Der Geschäftsführer des Lübecker Mietervereins, Thomas Klempau, vermutet jedoch, dass hinter den Klagen, der schlechten Erreichbarkeit und den Problemen mit Kontonummern eher eine Servicewüste als eine ausgeklügelte Masche steckt. "Die Vorgehensweise ist absolut nicht nachvollziehbar. Räumungsklagen sind für die Vermieter auch sehr kostenintensiv", sagt Klempau, "dahinter verbirgt sich vermutlich eher ein riesiges Organisationsproblem." Aus Erfahrung könne er sagen, dass ähnliche Unternehmen am Personal sparen. "Oft sind Buchhaltung und Inkassoabteilung an verschiedenen Standorten, die eine Seite weiß nicht, was die andere tut. Ziel ist einzig eine hohe Rendite, und das zum Ärgernis der Mieter."

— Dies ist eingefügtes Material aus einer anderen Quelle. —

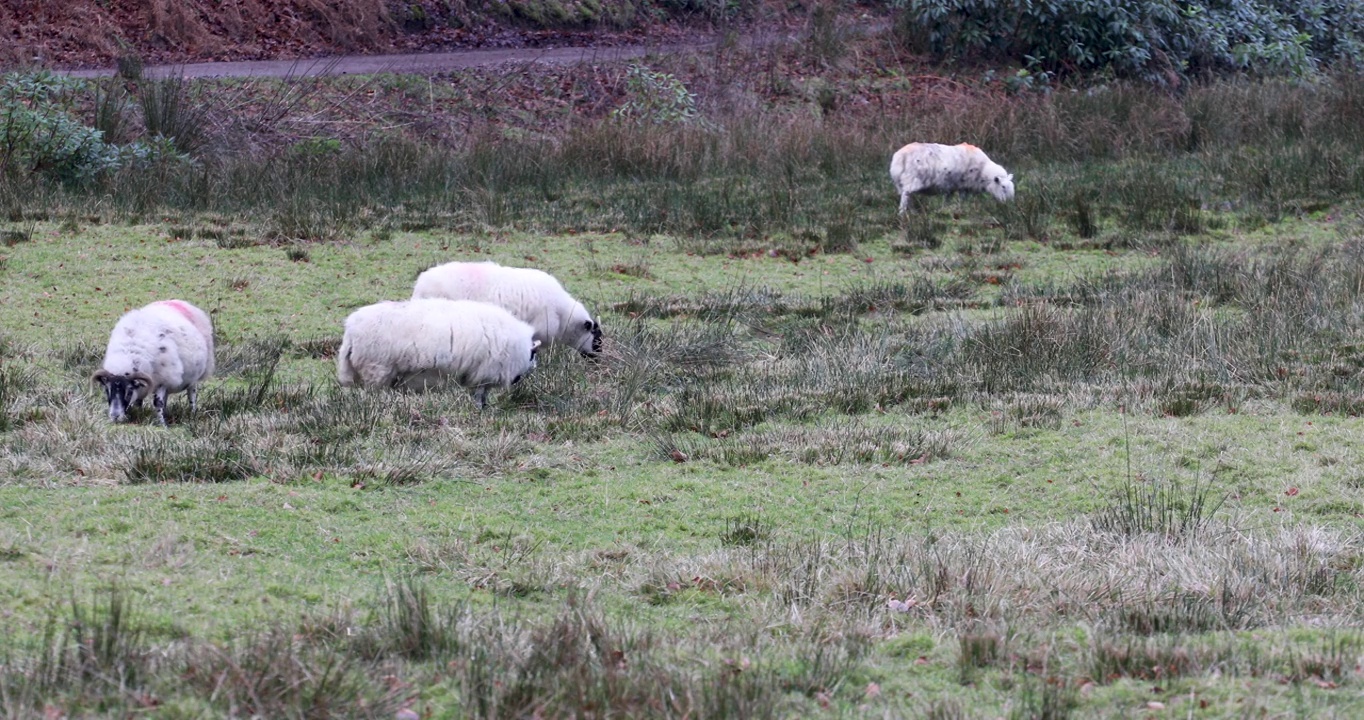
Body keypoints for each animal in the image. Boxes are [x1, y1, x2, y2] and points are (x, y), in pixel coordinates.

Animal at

Die Deutsche Invest Immobilien erklärte dem Abendblatt auf Anfrage, dass man sich mit Aysche Akgün bereits vor der Verhandlung geeinigt habe und sie die Mietrückstände begleichen wolle. Die Räumungsklage sollte deswegen zurückgenommen worden sein. "Von einer Einigung höre ich zum ersten Mal. Es stimmt nicht. Auch nicht, dass ich die angeblichen Rückstände begleichen will", sagt Akgün.

Während der Abendblatt-Recherchen haben sowohl Aysche Akgün als auch Astrid Frank jeweils einen Blumenstrauß und eine mündliche Entschuldigung erhalten. "Eine Dame von der Verwaltung stand plötzlich vor der Tür und erklärte, dass es der d.i.i. leid tue und es Fehler mit einer Kontonummer gegeben hätte", sagt Frank. Aber die Räumungsklage ist nach wie vor nicht zurückgenommen worden. Morgen soll es vor dem Amtsgericht Reinbek zur Verhandlung kommen. Frank: "Ich bin gespannt, ob jemand von der Klägerseite erscheint."